Der Verwaltungsratschef des RBB Wolf-Dieter Wolf ist ebenfalls nach Vorwürfen der Vetternwirtschaft zurückgetreten. Das teilt der RBB bereits im August mit. Wolf gab sowohl sein Amt als Aufsichtsratschef der RBB Media als auch sein Aufsichtsratsmandat bei der Messe Berlin auf.

Gegen Wolf wird derzeit ebenso wie gegen Ex-RBB Intendantin Patricia Schlesinger wegen Vorwürfen der Vetternwirtschaft von der Staatsanwaltschaft ermittelt. Im Fokus der Vorwürfe stehen Abstimmungen zwischen beiden zum Gehalt und das Bonus-System für Führungskräfte, dessen Abschaffung bereits Ende August verkündigt wurde.

Am Dienstag (6. 9.) wurde laut „Welt“ bekannt, dass die ARD früh über das Bonussystem für Führungskräfte informiert gewesen sei.
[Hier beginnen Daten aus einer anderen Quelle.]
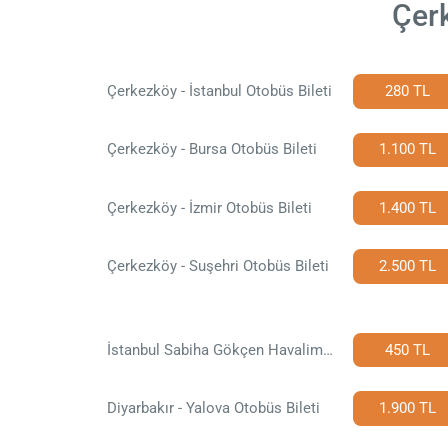
Çerk
Çerkezköy - İstanbul Otobüs Bileti
280 TL
Çerkezköy - Bursa Otobüs Bileti
1.100 TL
Çerkezköy - İzmir Otobüs Bileti
1.400 TL
Çerkezköy - Suşehri Otobüs Bileti
2.500 TL
İstanbul Sabiha Gökçen Havalimanı - Yalova Otobüs Bileti
450 TL
Diyarbakır - Yalova Otobüs Bileti
1.900 TL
Auch die amtierende Verwaltungsratsvorsitzende Dorette König habe bestätigt, dass der Verwaltungsrat im Januar 2018 dem Konzept der „variablen Vergütung für die Geschäftsleitung“ ebenso wie sie zugestimmt habe. „Ich halte grundsätzlich einen variablen Vergütungsanteil für Führungskräfte für sachgerecht“, sagt sie und fügt hinzu: „Im RBB wurde das System nicht zielführend umgesetzt.“

Vetternwirtschaft und Interessenkonflikt

Gegen Wolf geht es außerdem um den Vorwurf, dass er in seiner damaligen Funktion im Aufsichtsrat der Messegesellschaft an einer zweifelhaften Vergabepraxis beteiligt gewesen sei. Mutmaßlich habe davon der Ehemann Schlesingers, der ehemalige „Spiegel“-Journalist Gerhard Spörl, profitiert. Zudem habe Wolf als Mitglied des Verwaltungsrates des RBB als gleichzeitiger Aufsichtsratsmitglied der Messegesellschaft in einem Interessenkonflikt gestanden.
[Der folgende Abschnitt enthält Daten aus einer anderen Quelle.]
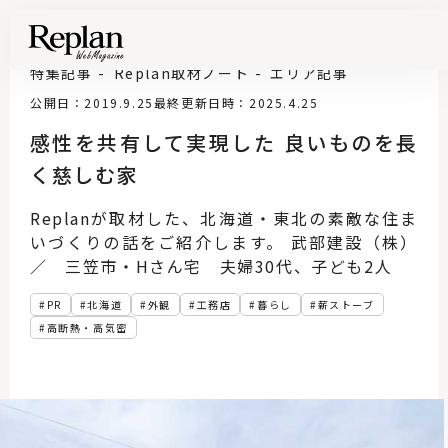
特集記事
Replan取材ノート
エリア記事
公開日：2019.9.25
最終更新日時：2025.4.25
感性を共有して実現した 良いものを長
く慈しむ家
Replanが取材した、北海道・東北の素敵な住ま
いづくりの話をご紹介します。 武部建設（株）
／ 三笠市・Hさん宅 夫婦30代、子ども2人
PR
北海道
外観
工務店
暮らし
薪ストーブ
高断熱・高気密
2013 berichtete ein RBB-Reporter über die Schwierigkeiten des Bauprojektes der Messe Berlin. Wolf haben diese Berichte laut Reporter nicht gefallen, woraufhin er durch seine Kontakte in den Sender ein Mitglied der Geschäftsleitung kontaktiert habe. Schließlich sei ein Treffen des ehemaligen RBB-Chefredakteurs Christoph Singelnstein, dem RBB-Reporter und Wolf verabredet worden, berichtet die „Welt“ kürzlich.

In diesem Gespräch sei der Reporter laut „Welt“ massiv von Wolf unter Druck gesetzt worden, seine Quellen über den Bericht über die Probleme des Bauprojekts offenzulegen. Folglich habe Wolf versucht, nach den Berichten über die Bauprobleme der Messe Berlin im RBB zu intervenieren. „Ich habe es deswegen so empfunden, dass Herr Wolf seine Machtposition als Mitglied des RBB-Verwaltungsrates bewusst ausgenutzt hat“, sagt der Reporter. Der ehemalige Chefredakteur könne sich an das Gespräch nicht mehr erinnern.

Mechanismen gegen Machtmissbrauch

Der Direktor des gemeinnützigen Instituts für Medien und Kommunikationspolitik Leonard Novy sagte in der Welt bezüglich der Geschehnisse, dass die Verwaltungs- und Rundfunkräte professionalisiert werden müssten. Nötig seien auch ein durchgängiges Vier-Augen-Prinzip sowie Begrenzungen der Amtszeit und Mechanismen gegen „die Akkumulation und den Missbrauch von Macht“.